Agreed- the growl is a small way of giving you the finger...as in,"this is my couch,what the **** are you doing trying to move me?" but in dogs,they don't speak, so first comes the growl, then if it escalates, a bite- so don't ignore it. Just keep doing it, and praise for no growl, a stern "no" when he does...it should go away-


----------



## lecohen (Feb 13, 2005)

I disagree, my dog is the most placid and gentle creature ever and has NEVER EVER shown any aggression towards anyone and I think that the growl should be kept in perspective, it's just like a moan and that is nothing!

I know that many others have agreed with this and said the same as me that it's no big deal.

There is no point in over-reacting with disciplining a growl of discomfort! Sometimes a growl is just a growl!


----------



## Lin (Jun 7, 2006)

Katie 18 said:


> Just like everyone else said- Carl went through this phase also. He'd start to growl when I'd try to pick him up, but an old member "foxywench" told me to just continue and pick him up- if I showed fear or just stopped, he would learn that growling would keep me away!!
> So I would just continue to pick him up, and after a few times he stopped growling and just let me pick him up!!


Katie, that is what I did with Buford too, and it worked like a charm. I just instinctively reasoned that I wouldn't have a dog that intimidated me and that I'm the boss so he might just as well get used that right now.

There have been times with other behaviors that I have put him down with a "go away I'm not going to play with a mean puppy" and then totally ignored him. Best be believing that would get the ugly behavior stopped pronto!


----------



## Sam85 (Jan 5, 2006)

mylo too makes this weird quiet growly noise, when he is sleeping and i go over to him and speak to him (in the baby voice) hes like " grr grr" really quiet as if to say "piss off mom im sleeping" its funny when he does it lol


----------



## jlcase (Feb 8, 2005)

lol mylo is too cute! 
Piper does this when she's sleeping and we move her. She doesn't even open her eyes and her muscles don't tense at all, she stays all limp and just lets out a low little growl. We just move her where we want anyway. But I actually thing it's funny and kind of cute, of course I don't let her know it...she's such a princess....but she has never gotten her way by grumbling she knows my husband and I are boss and is actually very submissive to us normally.

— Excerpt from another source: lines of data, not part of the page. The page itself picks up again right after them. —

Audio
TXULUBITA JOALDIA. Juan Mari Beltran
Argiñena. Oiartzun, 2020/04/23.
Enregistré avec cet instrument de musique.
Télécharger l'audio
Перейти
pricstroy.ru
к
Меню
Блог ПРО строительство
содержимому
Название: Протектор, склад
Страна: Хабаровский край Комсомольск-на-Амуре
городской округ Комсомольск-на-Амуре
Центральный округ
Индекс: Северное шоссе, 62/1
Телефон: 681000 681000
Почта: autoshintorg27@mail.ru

She just likes us to know that she didn't want to be moved. lol


----------



## lecohen (Feb 13, 2005)

jlcase said:


> lol mylo is too cute!
> Piper does this when she's sleeping and we move her. She doesn't even open her eyes and her muscles don't tense at all, she stays all limp and just lets out a low little growl. We just move her where we want anyway. But I actually thing it's funny and kind of cute, of course I don't let her know it...she's such a princess....but she has never gotten her way by grumbling she knows my husband and I are boss and is actually very submissive to us normally. She just likes us to know that she didn't want to be moved. lol


That's exactly how Scruffy is and how we react to it, we don't see it as a cause for concern.


----------



## kimmiek915 (Oct 4, 2005)

Katie 18 said:


> Just like everyone else said- Carl went through this phase also. He'd start to growl when I'd try to pick him up, but an old member "foxywench" told me to just continue and pick him up- if I showed fear or just stopped, he would learn that growling would keep me away!!
> So I would just continue to pick him up, and after a few times he stopped growling and just let me pick him up!!

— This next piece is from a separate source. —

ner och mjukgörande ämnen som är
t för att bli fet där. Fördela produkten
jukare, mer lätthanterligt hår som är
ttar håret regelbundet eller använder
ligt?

I totally agree. You can't show any signs of fear. If you do, then your baby will growl at you each time, but just try not to be scared of getting snapped at and go for it. I've been doing this with my baby too. I'll just pick her up and ignore the fact that she's growling. I've gotten a few bites here and there, but I just say, "NO!" and proceed as normal. By no means do I just leave her in her spot. If I want to pick her up, she gets picked up because I'm the leader. It's important to establish your role as leader early on.


----------